→ **Exercise instructions**
Repeat verbatim the lines of the data below, beginning with the line containing "(IHC) histopathology image" and continuing to the end.

→ **Records for this exercise**
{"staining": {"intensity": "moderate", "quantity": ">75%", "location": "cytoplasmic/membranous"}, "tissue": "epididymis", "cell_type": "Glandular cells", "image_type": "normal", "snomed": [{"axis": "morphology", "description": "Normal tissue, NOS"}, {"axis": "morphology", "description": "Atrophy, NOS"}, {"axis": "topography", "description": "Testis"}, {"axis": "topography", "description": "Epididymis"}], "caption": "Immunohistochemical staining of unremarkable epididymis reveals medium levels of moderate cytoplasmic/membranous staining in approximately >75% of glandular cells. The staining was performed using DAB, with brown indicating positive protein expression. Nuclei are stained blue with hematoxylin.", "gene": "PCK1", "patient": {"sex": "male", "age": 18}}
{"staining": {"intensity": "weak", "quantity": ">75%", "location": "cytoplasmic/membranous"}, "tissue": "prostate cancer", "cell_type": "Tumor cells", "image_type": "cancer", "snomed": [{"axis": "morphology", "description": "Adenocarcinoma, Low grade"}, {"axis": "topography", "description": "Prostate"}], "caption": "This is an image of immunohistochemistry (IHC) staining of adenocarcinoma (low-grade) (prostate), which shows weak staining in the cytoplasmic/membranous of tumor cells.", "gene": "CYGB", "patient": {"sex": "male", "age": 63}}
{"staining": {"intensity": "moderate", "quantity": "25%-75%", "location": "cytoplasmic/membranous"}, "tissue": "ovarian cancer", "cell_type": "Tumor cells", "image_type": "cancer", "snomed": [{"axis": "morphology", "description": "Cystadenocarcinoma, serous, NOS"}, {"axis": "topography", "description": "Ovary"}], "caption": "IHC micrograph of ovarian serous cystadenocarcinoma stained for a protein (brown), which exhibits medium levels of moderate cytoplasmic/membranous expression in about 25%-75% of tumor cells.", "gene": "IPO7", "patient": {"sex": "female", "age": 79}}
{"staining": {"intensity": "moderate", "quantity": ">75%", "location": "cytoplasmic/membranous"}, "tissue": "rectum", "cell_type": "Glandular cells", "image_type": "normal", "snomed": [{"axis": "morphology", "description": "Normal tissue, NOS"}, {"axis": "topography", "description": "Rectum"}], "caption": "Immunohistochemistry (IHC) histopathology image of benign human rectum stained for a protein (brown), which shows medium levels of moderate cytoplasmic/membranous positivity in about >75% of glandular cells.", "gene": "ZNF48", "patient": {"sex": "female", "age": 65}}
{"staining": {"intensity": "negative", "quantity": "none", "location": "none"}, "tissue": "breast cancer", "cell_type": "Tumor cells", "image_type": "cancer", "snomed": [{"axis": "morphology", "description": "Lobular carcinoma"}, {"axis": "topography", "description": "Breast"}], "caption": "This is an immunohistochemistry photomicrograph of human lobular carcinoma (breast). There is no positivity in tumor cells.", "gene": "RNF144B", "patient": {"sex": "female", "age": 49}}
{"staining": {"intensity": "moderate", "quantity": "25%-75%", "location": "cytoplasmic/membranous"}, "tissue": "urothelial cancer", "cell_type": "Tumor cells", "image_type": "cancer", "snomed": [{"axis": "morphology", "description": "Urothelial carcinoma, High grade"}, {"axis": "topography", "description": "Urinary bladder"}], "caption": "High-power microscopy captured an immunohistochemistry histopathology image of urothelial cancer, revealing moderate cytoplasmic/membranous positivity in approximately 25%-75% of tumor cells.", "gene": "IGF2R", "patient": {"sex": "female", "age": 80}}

→ **Result for this task**
{"staining": {"intensity": "moderate", "quantity": ">75%", "location": "cytoplasmic/membranous"}, "tissue": "rectum", "cell_type": "Glandular cells", "image_type": "normal", "snomed": [{"axis": "morphology", "description": "Normal tissue, NOS"}, {"axis": "topography", "description": "Rectum"}], "caption": "Immunohistochemistry (IHC) histopathology image of benign human rectum stained for a protein (brown), which shows medium levels of moderate cytoplasmic/membranous positivity in about >75% of glandular cells.", "gene": "ZNF48", "patient": {"sex": "female", "age": 65}}
{"staining": {"intensity": "negative", "quantity": "none", "location": "none"}, "tissue": "breast cancer", "cell_type": "Tumor cells", "image_type": "cancer", "snomed": [{"axis": "morphology", "description": "Lobular carcinoma"}, {"axis": "topography", "description": "Breast"}], "caption": "This is an immunohistochemistry photomicrograph of human lobular carcinoma (breast). There is no positivity in tumor cells.", "gene": "RNF144B", "patient": {"sex": "female", "age": 49}}
{"staining": {"intensity": "moderate", "quantity": "25%-75%", "location": "cytoplasmic/membranous"}, "tissue": "urothelial cancer", "cell_type": "Tumor cells", "image_type": "cancer", "snomed": [{"axis": "morphology", "description": "Urothelial carcinoma, High grade"}, {"axis": "topography", "description": "Urinary bladder"}], "caption": "High-power microscopy captured an immunohistochemistry histopathology image of urothelial cancer, revealing moderate cytoplasmic/membranous positivity in approximately 25%-75% of tumor cells.", "gene": "IGF2R", "patient": {"sex": "female", "age": 80}}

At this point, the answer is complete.